Denon is an audio company renowned for producing high-quality, high-end hi-fi equipment. The Envaya (US$199) represents Denon's current offering into the portable speaker market. Having recently reviewed Ultimate Ear's Boom and the pricier (compared to both the Boom and Envaya) Libratone Zipp, I was keen to see how the Envaya compared.
Where the Boom and Zipp are cylindrical, the Envaya takes a more traditional rectangular shape. It's fairly large compared to the Boom (width 25.5 cm x height 1.41 cm x depth 4.75 cm) and weighs just under 3 lbs, so it's not as large as the Zipp. Having said that, the Envaya could easily be carried around in-hand or slipped into a rucksack.
I wouldn't say the Envaya has an exciting, bold design like the Boom, or a sophisticated look like the Zipp, but it's not bad looking either. Similarly, it doesn't feel cheap, but it doesn't feel premium either. The Envaya comes in either black or white, but on the front is a grill with an interchangeable, colored cloth underneath. There are four colors (lunar, indigo, fandango, sunset) which do give the speaker some personality, but it's subtle. The Evanya may not stand out with its looks, but it's well put together and has a sturdy, durable quality.
There's a kickstand round the back that snaps out with a squeeze to stand the Envaya upright. The kickstand collapses with a satisfying click when you press down, to make it easier to transport or store. On top is a row of large, back-lit buttons (power on / off, pairing, mute, volume up / down, and aux) as well as a battery indicator light. On the right hand side is a power input, a 3.5mm aux input, a reset button and a USB port for charging your iOS device from the Envaya's battery. On the bottom is a rubbery grip, keeping the Envaya steady and stable.
Inside are what Denon calls two Full Range Drivers and in between them is a Passive Radiator for the bass, all driven by a digital amplifier.
Pairing the Envaya to my iPhone was really easy with Bluetooth. The Envaya chimes when pairing is complete and the Bluetooth pairing button's backlight is constantly on to indicate the connection. Multiple devices can be paired with the Envaya. I found the Envaya had really good Bluetooth range, too.

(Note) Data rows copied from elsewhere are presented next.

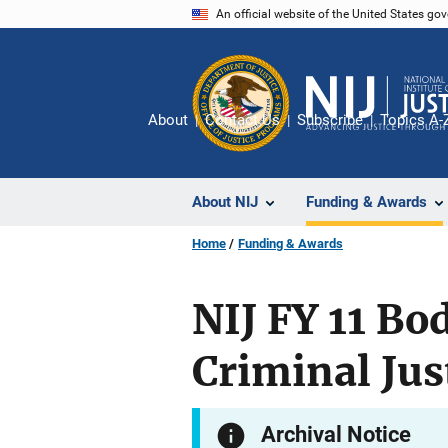
Skip
An official website of the United States go
to
main
content
About
Contact Us
Subscribe
Topics A-
About NIJ
Funding & Awards
Home
Funding & Awards
NIJ FY 11 Bo
Criminal Jus
Archival Notice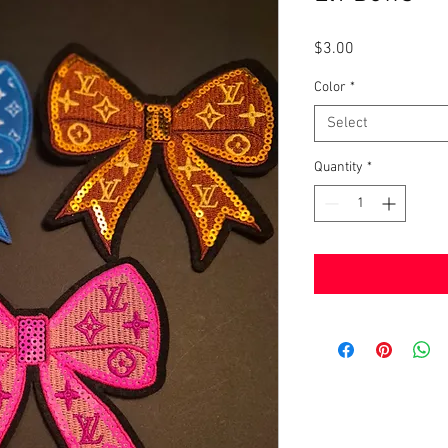
Price
$3.00
Color
*
Select
Quantity
*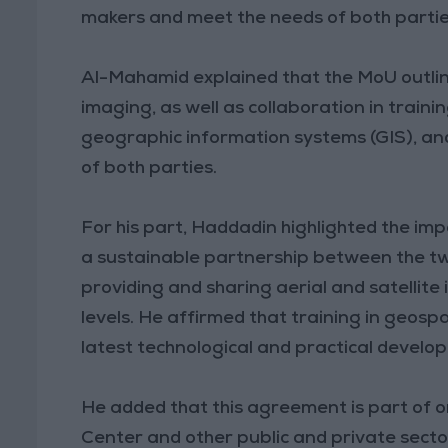
makers and meet the needs of both partie
Al-Mahamid explained that the MoU outline
imaging, as well as collaboration in traini
geographic information systems (GIS), and
of both parties.
For his part, Haddadin highlighted the im
a sustainable partnership between the two 
providing and sharing aerial and satellite
levels. He affirmed that training in geospa
latest technological and practical develo
He added that this agreement is part of
Center and other public and private sector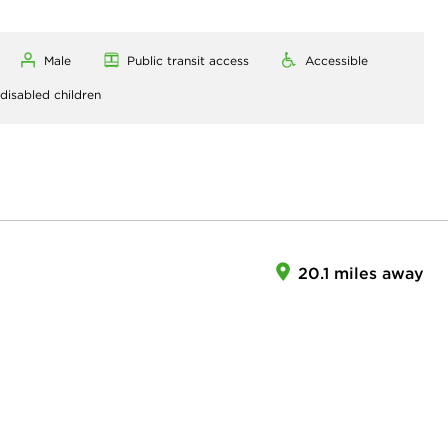
Male
Public transit access
Accessible
 disabled children
20.1 miles away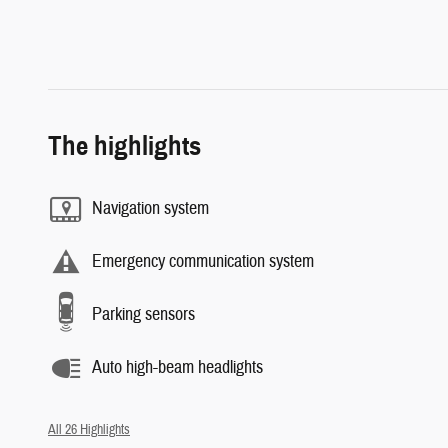
The highlights
Navigation system
Emergency communication system
Parking sensors
Auto high-beam headlights
All 26 Highlights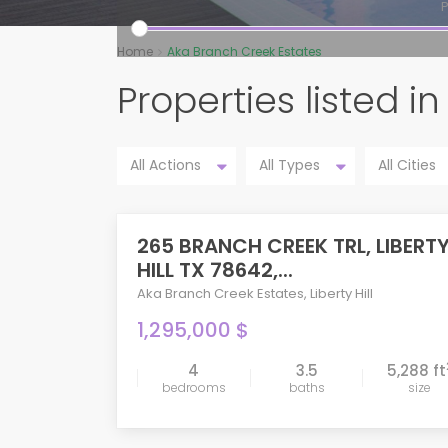
P
Home
Aka Branch Creek Estates
Properties listed 
All Actions
All Types
All Cities
265 BRANCH CREEK TRL, LIBERT
ACTIVE
HILL TX 78642,...
Aka Branch Creek Estates
,
Liberty Hill
1,295,000 $
4
3.5
5,288 ft
bedrooms
baths
size
compare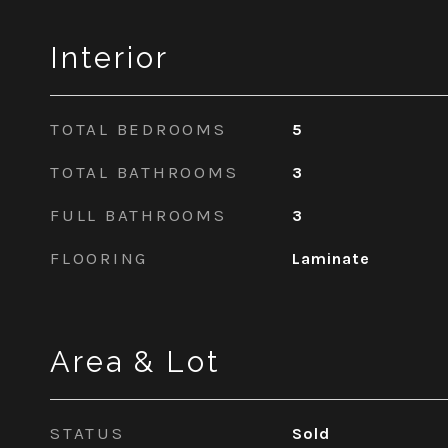
Interior
TOTAL BEDROOMS
5
TOTAL BATHROOMS
3
FULL BATHROOMS
3
FLOORING
Laminate
Area & Lot
STATUS
Sold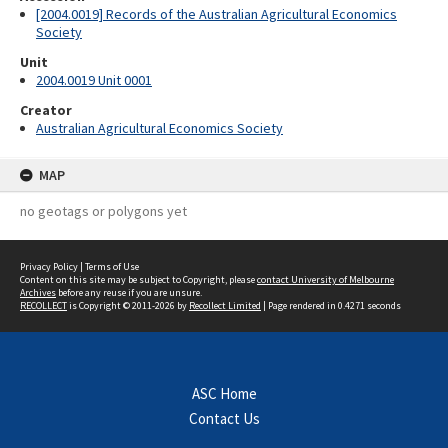
[2004.0019] Records of the Australian Agricultural Economics
Society
Unit
2004.0019 Unit 0001
Creator
Australian Agricultural Economics Society
MAP
no geotags or polygons yet
Privacy Policy
|
Terms of Use
Content on this site may be subject to Copyright, please
contact University of Melbourne
Archives
before any reuse if you are unsure.
RECOLLECT
is Copyright © 2011-2026 by
Recollect Limited
| Page rendered in
0.4271
seconds
ASC Home
Contact Us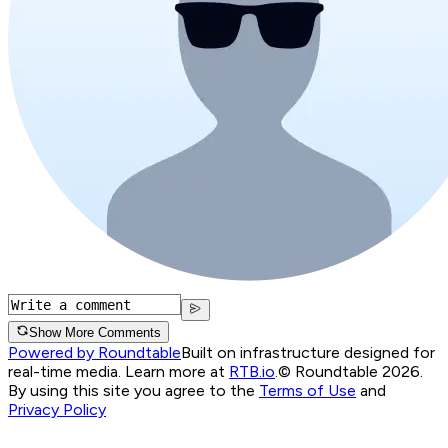
Show More Comments
Powered by Roundtable
Built on infrastructure designed for
real-time media. Learn more at
RTB.io
.
© Roundtable 2026.
By using this site you agree to the
Terms of Use
and
Privacy Policy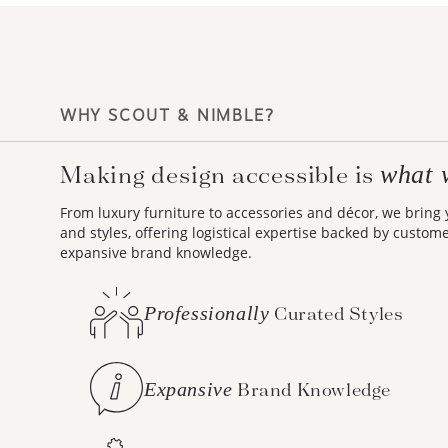
WHY SCOUT & NIMBLE?
Making design accessible is
what 
From luxury furniture to accessories and décor, we bring
and styles, offering logistical expertise backed by custom
expansive brand knowledge.
Professionally
Curated Styles
Expansive
Brand Knowledge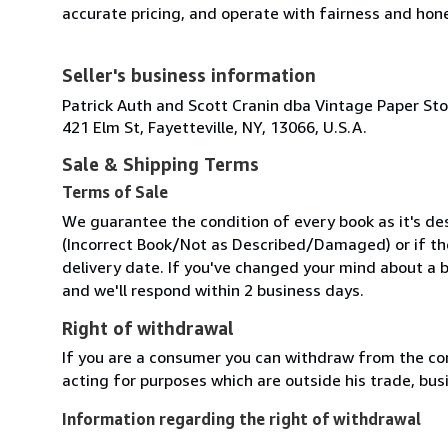
accurate pricing, and operate with fairness and hon
Seller's business information
Patrick Auth and Scott Cranin dba Vintage Paper Sto
421 Elm St, Fayetteville, NY, 13066, U.S.A.
Sale & Shipping Terms
Terms of Sale
We guarantee the condition of every book as it's des
(Incorrect Book/Not as Described/Damaged) or if the 
delivery date. If you've changed your mind about a b
and we'll respond within 2 business days.
Right of withdrawal
If you are a consumer you can withdraw from the co
acting for purposes which are outside his trade, busi
Information regarding the right of withdrawal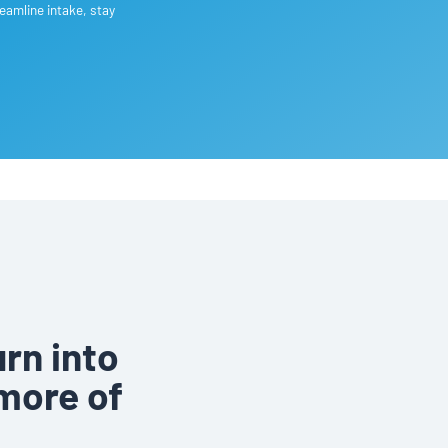
eamline intake, stay
rn into
more of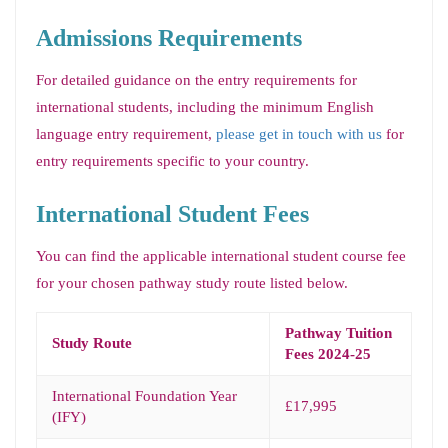
Admissions Requirements
For detailed guidance on the entry requirements for
international students, including the minimum English
language entry requirement,
please get in touch with us
for
entry requirements specific to your country.
International Student Fees
You can find the applicable international student course fee
for your chosen pathway study route listed below.
Pathway Tuition
Study Route
Fees 2024-25
International Foundation Year
£17,995
(IFY)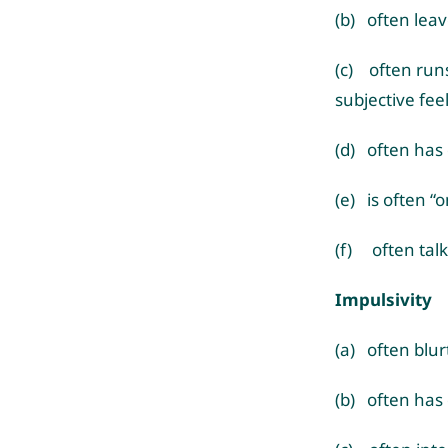
(b) often leav
(c) often runs
subjective fee
(d) often has d
(e) is often “o
(f) often talk
Impulsivity
(a) often blu
(b) often has 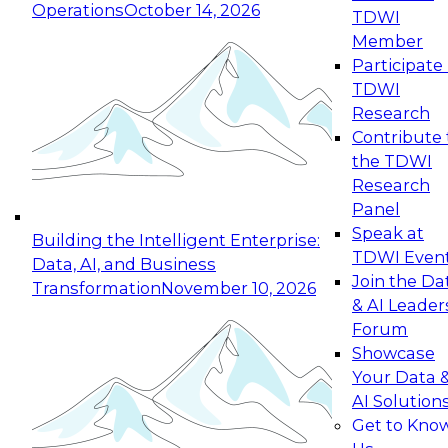
Operations
October 14, 2026
TDWI
Expert Panel: Reinventing Data Management
Member
for Enterprise Innovation
Participate 
TDWI
October 19, 2026
Research
This session focuses on how to modernize by
Contribute 
taking advantage of the latest technologies,
the TDWI
cloud data platforms and services, and best
Research
practices.
Panel
Speak at
Building the Intelligent Enterprise:
TDWI Even
Data, AI, and Business
Join the Da
Transformation
November 10, 2026
& AI Leader
Expert Panel: Building Generative and Agentic
Forum
Applications: From Data Foundations to Real-
Showcase
World Impact
Your Data 
November 9, 2026
AI Solution
Join this Expert Panel to learn how your
Get to Kno
organization can advance from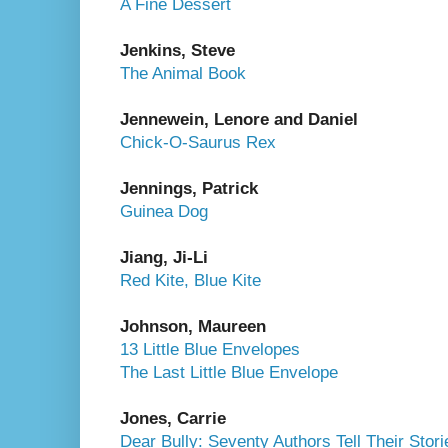
A Fine Dessert
Jenkins, Steve
The Animal Book
Jennewein, Lenore and Daniel
Chick-O-Saurus Rex
Jennings, Patrick
Guinea Dog
Jiang, Ji-Li
Red Kite, Blue Kite
Johnson, Maureen
13 Little Blue Envelopes
The Last Little Blue Envelope
Jones, Carrie
Dear Bully: Seventy Authors Tell Their Stori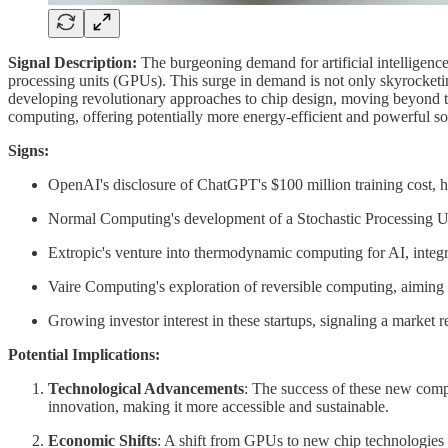
Signal Description:
The burgeoning demand for artificial intelligence
processing units (GPUs). This surge in demand is not only skyrocketi
developing revolutionary approaches to chip design, moving beyond th
computing, offering potentially more energy-efficient and powerful so
Signs:
OpenAI's disclosure of ChatGPT's $100 million training cost, hi
Normal Computing's development of a Stochastic Processing Unit (
Extropic's venture into thermodynamic computing for AI, integ
Vaire Computing's exploration of reversible computing, aiming t
Growing investor interest in these startups, signaling a market r
Potential Implications:
Technological Advancements
: The success of these new comp
innovation, making it more accessible and sustainable.
Economic Shifts
: A shift from GPUs to new chip technologies 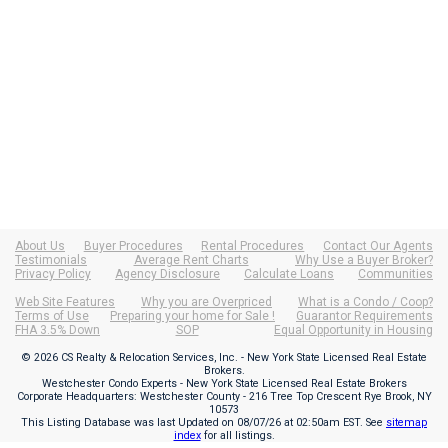
About Us
Buyer Procedures
Rental Procedures
Contact Our Agents
Testimonials
Average Rent Charts
Why Use a Buyer Broker?
Privacy Policy
Agency Disclosure
Calculate Loans
Communities
Web Site Features
Why you are Overpriced
What is a Condo / Coop?
Terms of Use
Preparing your home for Sale !
Guarantor Requirements
FHA 3.5% Down
SOP
Equal Opportunity in Housing
© 2026 CS Realty & Relocation Services, Inc. - New York State Licensed Real Estate
Brokers.
Westchester Condo Experts - New York State Licensed Real Estate Brokers
Corporate Headquarters: Westchester County - 216 Tree Top Crescent Rye Brook, NY
10573
This Listing Database was last Updated on
08/07/26 at 02:50am EST
. See
sitemap
index
for all listings.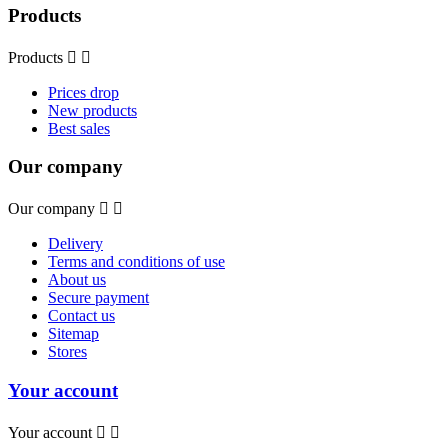
Products
Products


Prices drop
New products
Best sales
Our company
Our company


Delivery
Terms and conditions of use
About us
Secure payment
Contact us
Sitemap
Stores
Your account
Your account

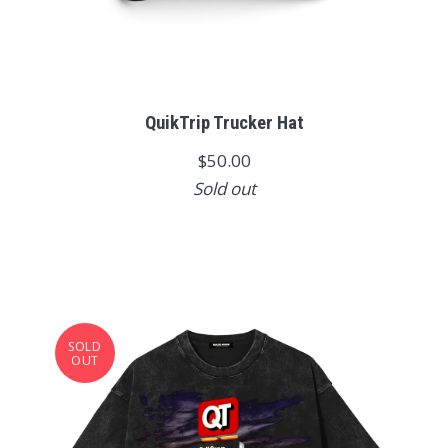
QuikTrip Trucker Hat
$50.00
Sold out
SOLD
OUT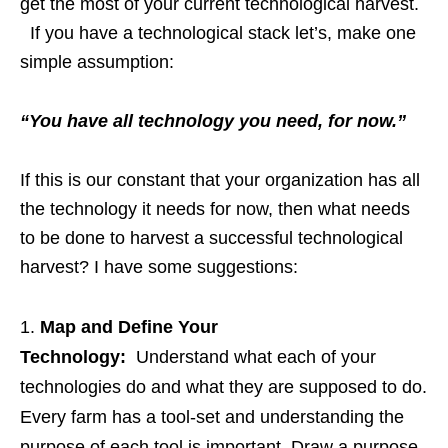
get the most of your current technological harvest.
If you have a technological stack let’s, make one
simple assumption:
“You have all technology you need, for now.”
If this is our constant that your organization has all
the technology it needs for now, then what needs
to be done to harvest a successful technological
harvest? I have some suggestions:
Map and Define Your
Technology:
Understand what each of your
technologies do and what they are supposed to do.
Every farm has a tool-set and understanding the
purpose of each tool is important. Draw a purpose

The first thing I noticed from the Envaya when I played a track through it was that it had oodles of bass. It was surprising just how much of a punch the Envaya had, especially compared to the Zipp, where I felt bass was slightly lacking. However, the extra bass comes at the expense of higher end detail and openness. Things tended to sound a little muffled in the upper ranges. The Envaya has loads of volume though, easily filling a good-sized room with music.
Denon says the Envaya has 10 hours of battery life and charges in 2.5 hours. I found the battery life to be on par with that, lasting a good few days with intermittent usage. The speaker's USB port for charging is a nice extra for those emergency low-battery moments, too.
For a portable speaker, the Envaya has a great deal of volume and bass oomph, making it a great choice for impromptu parties and the like. Battery life and Bluetooth performance are solid, and the USB charging port is a useful extra, but the veiled high-end left me wanting a little more from its audio performance. Having said that, if you're a bass-heavy fiend, the Envaya will be exactly what you're looking for in a portable speaker.